Created on 2019-10-04 by the reprex package (v0.3.0)

dshelldhillon avatar Oct 04 '19 18:10 dshelldhillon

This is probably some conflict with selecting terms (should be smooths); does it work if you don't specify parm?

I'll try to take a look later.

gavinsimpson avatar Oct 04 '19 19:10 gavinsimpson

Thank you! No - I tried leaving out parm but it throws an error.

Error in add_s(parm) : argument "parm" is missing, with no default

I tested it using the 0.2 -8 version as well, but the same thing.

Appreciate all your effort on this wonderful library!

dshelldhillon avatar Oct 04 '19 19:10 dshelldhillon

Having had another think about this, gratia:::confint.gam is doing the right thing. confint methods are traditionally for parameters of a model, not predictions from the model. As factor by smooths are centred, the confidence interval on the smooths (in your example, if I follow how you created it) should be essentially the same; they'd be different if the underlying polynomials were different.
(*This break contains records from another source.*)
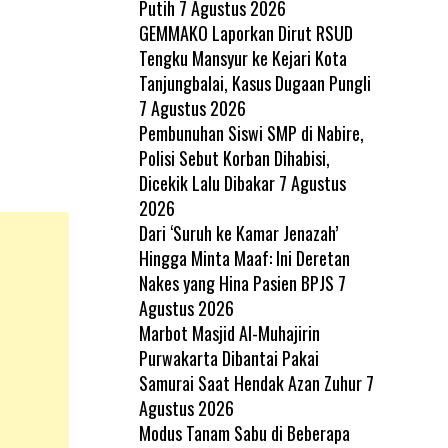
Putih
7 Agustus 2026
GEMMAKO Laporkan Dirut RSUD
Tengku Mansyur ke Kejari Kota
Tanjungbalai, Kasus Dugaan Pungli
7 Agustus 2026
Pembunuhan Siswi SMP di Nabire,
Polisi Sebut Korban Dihabisi,
Dicekik Lalu Dibakar
7 Agustus
2026
Dari ‘Suruh ke Kamar Jenazah’
Hingga Minta Maaf: Ini Deretan
Nakes yang Hina Pasien BPJS
7
Agustus 2026
Marbot Masjid Al-Muhajirin
Purwakarta Dibantai Pakai
Samurai Saat Hendak Azan Zuhur
7
Agustus 2026
Modus Tanam Sabu di Beberapa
What you want is a confidence interval on the combinations of the smooth plus the parametric terms involved in the by factor smooth. That's a reasonable request but not something for confint() given the precedence of what this function has traditionally been used for. I'll have a think about how to best provide what you want; from v 0.3.0 onward gratia hasfitted_samples() and predicted_samples() which could be used to do (almost) what you want, but they only know how to work with the full model specification not selected parts of it. More generally what you want is something similar to fitted_samples() but with an exclude option sensu predict.gam()'s exclude argument which can set some terms to zero (or perhaps terms to select only the ones you want...)

gavinsimpson avatar Jan 23 '20 04:01 gavinsimpson

I think this is now quite doable using fitted_values():

ds <- data_slice(sim_gam, time = seq(-3,3, by = 0.01), sample = evenly(sample))
fv <- fitted_values(sim_gam, data = ds)

fv |>
  ggplot(aes(x = time, y = .fitted, group = sample)) +
    geom_ribbon(aes(ymin = .lower_ci, ymax = .upper_ci, fill = sample), alpha = 0.2) +
    geom_line(aes(colour = sample))

gratia-issue-54

As this isn't something I would ever expect confint() to do as that's not it's intended use, I'm going to close this.